Connolly was the private chef for Edward M. Kennedy and his mother, Rose F. Kennedy, from 1983 until 1995. In 2007 he published “In the Kennedy Kitchen: Recipes and Recollections of a Great American Family,” which he co-authored with Elizabeth Benedict.
In 2005, he opened Doc’s, an upscale restaurant on Orange Avenue across from Orlando Regional Medical Center (now Orlando Health). Although the food was critically acclaimed, the restaurant struggled. In 2008, Connolly announced that the restaurant would become part of the Professional Culinary Institute, which was to open a branch of its school for culinary and wine education in Orlando. But just several months after the announcement, and following open houses for prospective students and the completion of one wine class, the school closed.

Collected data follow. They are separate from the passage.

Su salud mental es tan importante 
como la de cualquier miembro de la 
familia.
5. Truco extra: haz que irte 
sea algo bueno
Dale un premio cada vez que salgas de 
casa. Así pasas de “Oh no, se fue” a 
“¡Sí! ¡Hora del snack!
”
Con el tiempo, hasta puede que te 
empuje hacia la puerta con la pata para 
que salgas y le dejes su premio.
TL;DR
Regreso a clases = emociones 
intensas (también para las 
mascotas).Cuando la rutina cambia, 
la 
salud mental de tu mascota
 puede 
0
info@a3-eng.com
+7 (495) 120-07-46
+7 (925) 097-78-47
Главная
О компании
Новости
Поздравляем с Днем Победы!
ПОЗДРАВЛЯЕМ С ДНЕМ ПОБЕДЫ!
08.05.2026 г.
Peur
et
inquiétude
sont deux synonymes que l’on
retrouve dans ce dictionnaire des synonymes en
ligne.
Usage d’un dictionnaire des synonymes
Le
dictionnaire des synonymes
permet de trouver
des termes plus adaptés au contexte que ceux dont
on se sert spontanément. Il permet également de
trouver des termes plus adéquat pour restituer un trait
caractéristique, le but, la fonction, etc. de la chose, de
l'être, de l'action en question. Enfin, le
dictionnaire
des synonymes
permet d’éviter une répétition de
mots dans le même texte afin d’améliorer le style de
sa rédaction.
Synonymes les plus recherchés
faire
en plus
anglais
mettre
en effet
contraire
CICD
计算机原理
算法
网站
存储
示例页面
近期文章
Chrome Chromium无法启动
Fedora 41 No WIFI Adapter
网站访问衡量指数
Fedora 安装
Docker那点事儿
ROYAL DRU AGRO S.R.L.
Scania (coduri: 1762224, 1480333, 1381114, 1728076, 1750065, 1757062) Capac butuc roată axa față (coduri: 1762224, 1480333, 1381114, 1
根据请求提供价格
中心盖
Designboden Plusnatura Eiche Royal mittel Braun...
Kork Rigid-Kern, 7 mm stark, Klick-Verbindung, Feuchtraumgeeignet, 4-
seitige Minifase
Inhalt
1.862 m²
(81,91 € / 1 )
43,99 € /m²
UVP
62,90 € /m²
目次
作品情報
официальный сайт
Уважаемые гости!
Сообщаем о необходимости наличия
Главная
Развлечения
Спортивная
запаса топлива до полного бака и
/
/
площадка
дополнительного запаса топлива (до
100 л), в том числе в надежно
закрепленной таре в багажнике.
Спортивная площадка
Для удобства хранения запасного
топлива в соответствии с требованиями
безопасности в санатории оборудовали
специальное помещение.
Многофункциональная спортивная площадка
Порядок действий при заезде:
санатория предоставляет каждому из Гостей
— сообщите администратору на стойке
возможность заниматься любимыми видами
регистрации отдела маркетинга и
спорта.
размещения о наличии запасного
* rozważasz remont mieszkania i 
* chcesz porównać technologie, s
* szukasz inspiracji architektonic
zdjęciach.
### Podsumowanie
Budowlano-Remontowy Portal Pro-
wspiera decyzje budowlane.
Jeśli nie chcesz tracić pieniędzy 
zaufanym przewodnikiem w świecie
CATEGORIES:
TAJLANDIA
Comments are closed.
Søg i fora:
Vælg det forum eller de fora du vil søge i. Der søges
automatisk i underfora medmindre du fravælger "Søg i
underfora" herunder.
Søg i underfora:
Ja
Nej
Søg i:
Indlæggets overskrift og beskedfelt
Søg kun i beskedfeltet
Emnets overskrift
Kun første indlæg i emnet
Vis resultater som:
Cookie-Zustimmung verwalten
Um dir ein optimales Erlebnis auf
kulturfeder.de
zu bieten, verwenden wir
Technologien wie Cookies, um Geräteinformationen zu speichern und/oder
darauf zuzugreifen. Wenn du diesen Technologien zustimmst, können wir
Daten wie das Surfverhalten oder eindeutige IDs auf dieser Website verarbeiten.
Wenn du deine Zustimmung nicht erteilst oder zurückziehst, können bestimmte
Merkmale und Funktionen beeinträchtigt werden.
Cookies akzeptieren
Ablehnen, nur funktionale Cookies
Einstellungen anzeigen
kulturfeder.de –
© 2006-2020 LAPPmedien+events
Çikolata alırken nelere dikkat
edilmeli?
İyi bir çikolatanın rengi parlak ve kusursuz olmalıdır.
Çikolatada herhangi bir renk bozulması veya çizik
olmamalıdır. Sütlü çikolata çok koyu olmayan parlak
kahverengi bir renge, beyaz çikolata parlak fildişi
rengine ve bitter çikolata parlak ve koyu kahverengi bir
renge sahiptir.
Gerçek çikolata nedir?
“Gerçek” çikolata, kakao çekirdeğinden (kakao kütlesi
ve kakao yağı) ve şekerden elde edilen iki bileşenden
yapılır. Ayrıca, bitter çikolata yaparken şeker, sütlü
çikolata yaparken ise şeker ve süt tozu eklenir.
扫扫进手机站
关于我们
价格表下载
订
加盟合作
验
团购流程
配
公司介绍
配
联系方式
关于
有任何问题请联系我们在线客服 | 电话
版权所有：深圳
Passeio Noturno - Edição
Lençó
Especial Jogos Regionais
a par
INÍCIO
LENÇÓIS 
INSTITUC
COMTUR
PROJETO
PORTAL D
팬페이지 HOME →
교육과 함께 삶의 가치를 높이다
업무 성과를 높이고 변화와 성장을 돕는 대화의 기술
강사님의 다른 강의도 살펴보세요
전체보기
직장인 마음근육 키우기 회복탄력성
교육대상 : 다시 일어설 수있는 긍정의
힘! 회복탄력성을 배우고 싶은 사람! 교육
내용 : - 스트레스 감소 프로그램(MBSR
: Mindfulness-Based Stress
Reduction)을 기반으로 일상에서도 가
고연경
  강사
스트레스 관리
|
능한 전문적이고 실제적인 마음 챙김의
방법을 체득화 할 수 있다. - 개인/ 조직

Faced with the recession and a dearth of good jobs for executive chefs, Connolly moved back to his native New England to accept a job as food and beverage director at Mountain View Grand Resort & Spa in Whitefield, New Hampshire. Most recently, he was executive chef at Avila Golf and Country Club ins Tampa.
Connolly was well respected among his peers and often honored by them. Celebrity chef Emeril Lagasse had Connolly as a guest on his Food network television show, where he introduced Connolly as “my mentor.”
Connolly died at his home in Winter Park. He is survived by his wife, Kathy, son, Sean, and three grandchildren. He is also survived by two brothers and numerous nieces, nephews and cousins.
Services will be held at St. Margaret Mary’s Catholic Church in Winter Park on Tuesday, May 7 at 10 a.m. preceded by a wake service at St. Margaret Mary’s Chapel on Monday May 6 at 6:30 p.m.